Folks, this is the 21st century. More females are attending universities and more financially solvent than any other century. Still, 50 years after the Sex Disqualification Act, we have only 11 women in Parliament. Shame on us for how we respond to women who are bravely stepping up and throwing their hats in the ring.
Look at the empowerment pathways of those 11 women who took the risk of becoming politicians. All of the women throwing their hats in the ring have been skilled and appropriately qualified. Some were self-employed, came from high-level employment positions, and held poignant positions or qualifications; women who have all made a significant mark in their country? These are great qualities of a politician.
We need balance in our political representation in our country's governance. It does not augur well for a country to not be fully conscious of equality. Yet, we speak of human rights and what we as Caymanians must get from our Government.
I appeal to Caymanians to look carefully at the balance of females and males in our Parliament and try hard to see that we can consciously ensure women have equal opportunities and training on our political boards and our Parliament in the future. We must now have the consciousness of equality and diversity.
Politics is about interests, and the job of the representatives is to resolve each appeal. Many of your constituents' issues are family-related. Women in the Cayman Islands must be allowed to serve in the Government to address these issues. Furthermore, the population must be represented equally.
Confucius said that "women hold up half the sky." This is balance, so in the Cayman Islands' political representation, women should and must sit as equals in our Parliament's hallowed halls, ensuring a remarkable life for all.
After retiring from Government, I had continued to speak out on this subject and wrote about it when I first campaigned in 1999 to become a legislator.

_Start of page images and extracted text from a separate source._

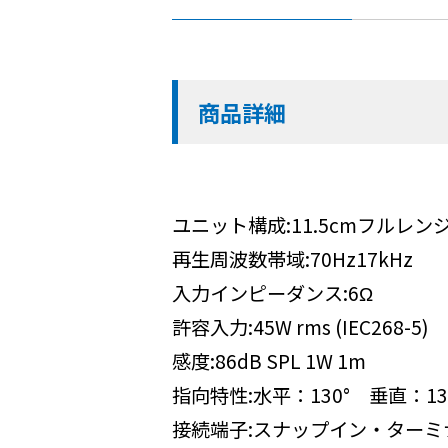
商品詳細
ユニット構成:11.5cmフルレ
再生周波数帯域:70Hz17kHz
入力インピーダンス:6Ω
許容入力:45W rms (IEC268-5)
感度:86dB SPL 1W 1m
指向特性:水平：130° 垂直：13
接続端子:スナップイン・ターミ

Today it is still pertinent. I will timely, gracefully, and aptly bring it to our consciousness and our women in particular as Hillary Clinton said, when women vote for women, women win'.
Please understand the push for women in politics doesn't mean that we need to deny our male counterparts. No, our male counterparts have been given ample opportunity to become politicians since 1800. My quest is balance and equality, with males and females working equally and side-by-side to make a better Cayman.